TIDE requires the results in COCO format to calculate errors, so it is essential to convert the results from the YOLO format into a format compliant with COCO standards

The following script will perform the conversion automatically.

cd detectron2
python3 yolo2coco.py --images_path /workspace/datasets/blueberry_dataset/test/images/ --labels_path /workspace/datasets/blueberry_dataset/test/labels --out ../coco_gt
cd /workspace

The errors metrics reported by each model are:

Model	Cls	Loc	Both	Bkg	Miss	FP	FN
YOLOv7-tiny	5.73	32.3	0.31	0.27	10.87	10.35	43.14
YOLOv7-default	5.8	28.41	0.21	0.36	10.29	10.25	38.28
YOLOv7-w6	6.19	26.47	0.26	0.27	11.42	9.47	38.95
RT-DETR-L	8.43	35.52	0.41	0.71	6.71	11.88	40.75
Mask-RCNN	3.26	30.47	0.17	0.77	8.56	10.93	34.35

You can measure the TIDE errors & mAP of each model with the following:

python3 test.py --weights /workspace/models/blueberry_yolov7tiny/model_best.pt --data /workspace/datasets/blueberry_dataset/data.yaml --batch-size 1 --img-size 640 --conf-thres 0.25 --iou-thres 0.65 --task test --device 0 --base-map 0.75 --infer-mode yolov7
python3 test.py --weights /workspace/models/blueberry_yolov7/model_best.pt --data /workspace/datasets/blueberry_dataset/data.yaml --batch-size 1 --img-size 640 --conf-thres 0.25 --iou-thres 0.65 --task test --device 0 --base-map 0.75 --infer-mode yolov7
python3 test.py --weights /workspace/models/blueberry_yolov7w6/model_best.pt --data /workspace/datasets/blueberry_dataset/data.yaml --batch-size 1 --img-size 1280 --conf-thres 0.25 --iou-thres 0.65 --task test --device 0 --base-map 0.75 --infer-mode yolov7
python3 test.py --weights /workspace/models/blueberry_rt-detr-l/model_best.pt --data /workspace/datasets/blueberry_dataset/data.yaml --batch-size 1 --img-size 640 --conf-thres 0.25 --iou-thres 0.65 --task test --device 0 --base-map 0.75 --infer-mode rt-detr
python3 test.py --weights /workspace/models/blueberry_maskrcnn/model_best.pth --cfg /workspace/models/blueberry_maskrcnn/custom_cfg.yaml --data /workspace/datasets/blueberry_dataset/data.yaml --batch-size 1 --img-size 640 --conf-thres 0.25 --iou-thres 0.65 --task test --device 0 --base-map 0.75 --infer-mode mask-rcnn

Runtime Benchmark

The average time it took each model to do inference over an image.
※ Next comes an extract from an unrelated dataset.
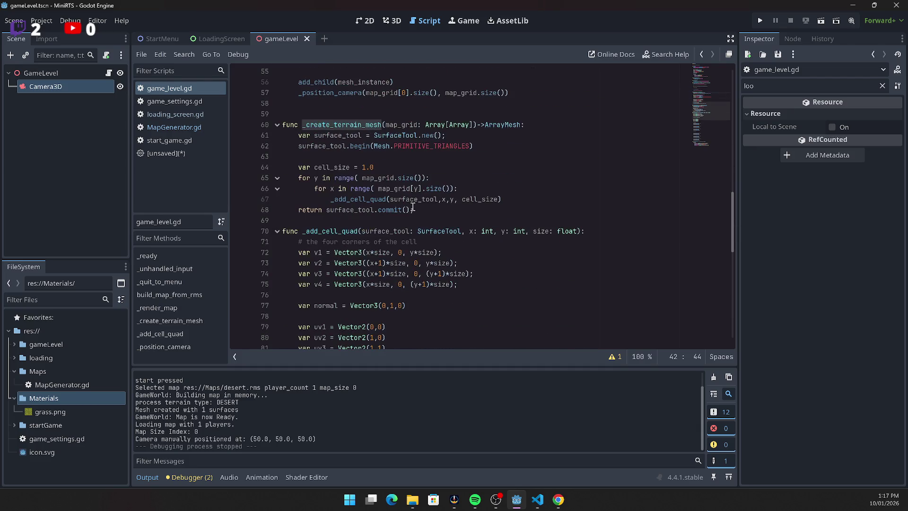
double_click(487, 199)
Each model does inference 100 times as warmup, as to not pollute the final results, then each model does another 100 inferences which are recorded. Finally we get the mean of the 100 times recorded and then we calculate the standard deviation.

GTX 3080

Times recorded on a computer system with a 12th Gen Core i7 CPU, 32GB of RAM, a 1TB SSD, and an NVIDIA RTX3080TI 10GB GPU.

Model	fp32	std	fp16	std
YOLOv7-tiny	3.308	0.013	2.252	0.049
YOLOv7-default	8.059	0.046	3.823	0.059
YOLOv7-w6	19.551	0.142	7.677	0.081
RT-DETR-L	11.512	0.385	8.933	0.522
Mask-RCNN	34.301	0.755	16.998	0.206

For this step you need to convert the models to a TensorRT engine.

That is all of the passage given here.